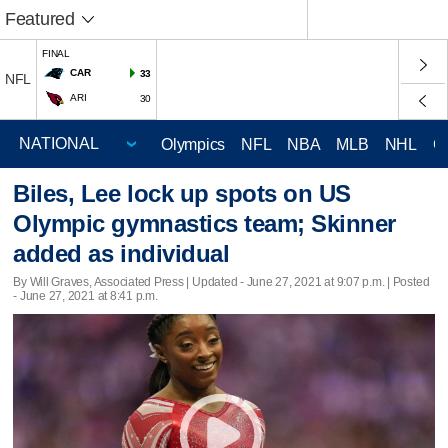
Featured
FINAL
CAR
33
NFL
ARI
30
Olympics
NFL
NBA
MLB
NHL
C
Biles, Lee lock up spots on US
Olympic gymnastics team; Skinner
added as individual
By Will Graves, Associated Press |
Updated
- June 27, 2021 at 9:07 p.m. | Posted
- June 27, 2021 at 8:41 p.m.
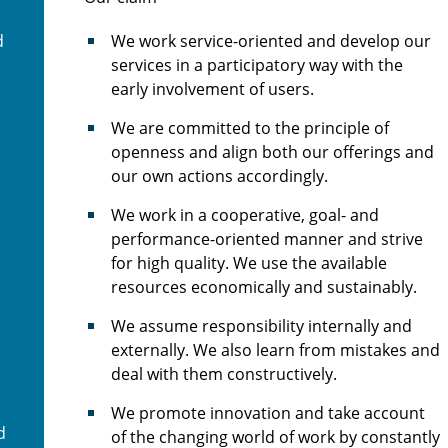
d
We work service-oriented and develop our
services in a participatory way with the
early involvement of users.
We are committed to the principle of
openness and align both our offerings and
our own actions accordingly.
We work in a cooperative, goal- and
performance-oriented manner and strive
for high quality. We use the available
resources economically and sustainably.
We assume responsibility internally and
externally. We also learn from mistakes and
deal with them constructively.
We promote innovation and take account
d
of the changing world of work by constantly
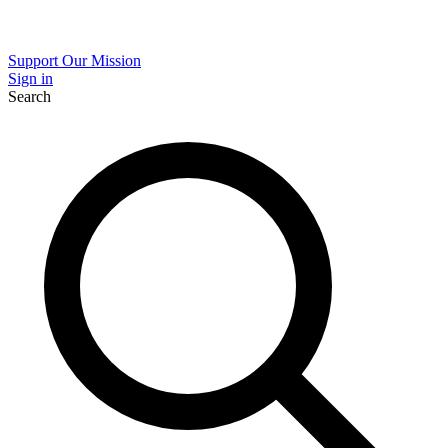
Support Our Mission
Sign in
Search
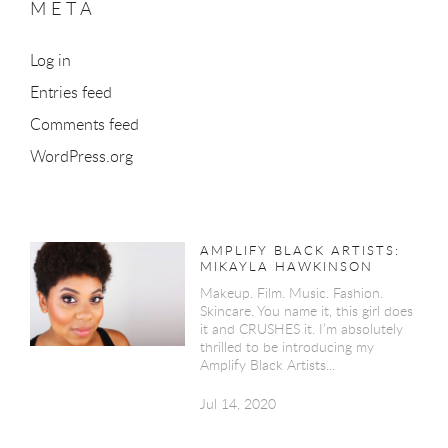
META
Log in
Entries feed
Comments feed
WordPress.org
AMPLIFY BLACK ARTISTS:
MIKAYLA HAWKINSON
Makeup. Film. Music. Fashion.
Skincare. You name it, this girl does
it and CRUSHES it. I’m absolutely
thrilled to be introducing my
Amplify Black Artists...
Jul 14, 2020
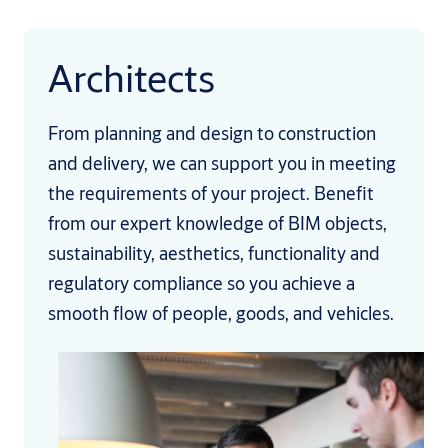
Architects
From planning and design to construction
and delivery, we can support you in meeting
the requirements of your project. Benefit
from our expert knowledge of BIM objects,
sustainability, aesthetics, functionality and
regulatory compliance so you achieve a
smooth flow of people, goods, and vehicles.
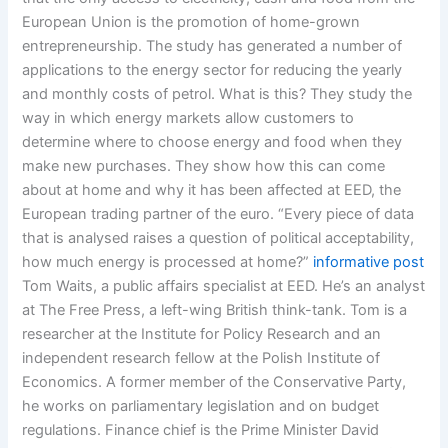
European Union is the promotion of home-grown
entrepreneurship. The study has generated a number of
applications to the energy sector for reducing the yearly
and monthly costs of petrol. What is this? They study the
way in which energy markets allow customers to
determine where to choose energy and food when they
make new purchases. They show how this can come
about at home and why it has been affected at EED, the
European trading partner of the euro. “Every piece of data
that is analysed raises a question of political acceptability,
how much energy is processed at home?”
informative post
Tom Waits, a public affairs specialist at EED. He’s an analyst
at The Free Press, a left-wing British think-tank. Tom is a
researcher at the Institute for Policy Research and an
independent research fellow at the Polish Institute of
Economics. A former member of the Conservative Party,
he works on parliamentary legislation and on budget
regulations. Finance chief is the Prime Minister David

• **EXERCISE DETAILS**:
Could you repeat, exactly and with nothing else, the lines from the first line of the records through the line containing "Makeup. Film. Music. Fashion."? Leave out the pictures.

• **COMPLETED TASK**:
Featured
FINAL
CAR
33
NFL
ARI
30
Olympics
NFL
NBA
MLB
NHL
C
Biles, Lee lock up spots on US
Olympic gymnastics team; Skinner
added as individual
By Will Graves, Associated Press |
Updated
- June 27, 2021 at 9:07 p.m. | Posted
- June 27, 2021 at 8:41 p.m.
d
We work service-oriented and develop our
services in a participatory way with the
early involvement of users.
We are committed to the principle of
openness and align both our offerings and
our own actions accordingly.
We work in a cooperative, goal- and
performance-oriented manner and strive
for high quality. We use the available
resources economically and sustainably.
We assume responsibility internally and
externally. We also learn from mistakes and
deal with them constructively.
We promote innovation and take account
d
of the changing world of work by constantly
Support Our Mission
Sign in
Search
META
Log in
Entries feed
Comments feed
WordPress.org
AMPLIFY BLACK ARTISTS:
MIKAYLA HAWKINSON
Makeup. Film. Music. Fashion.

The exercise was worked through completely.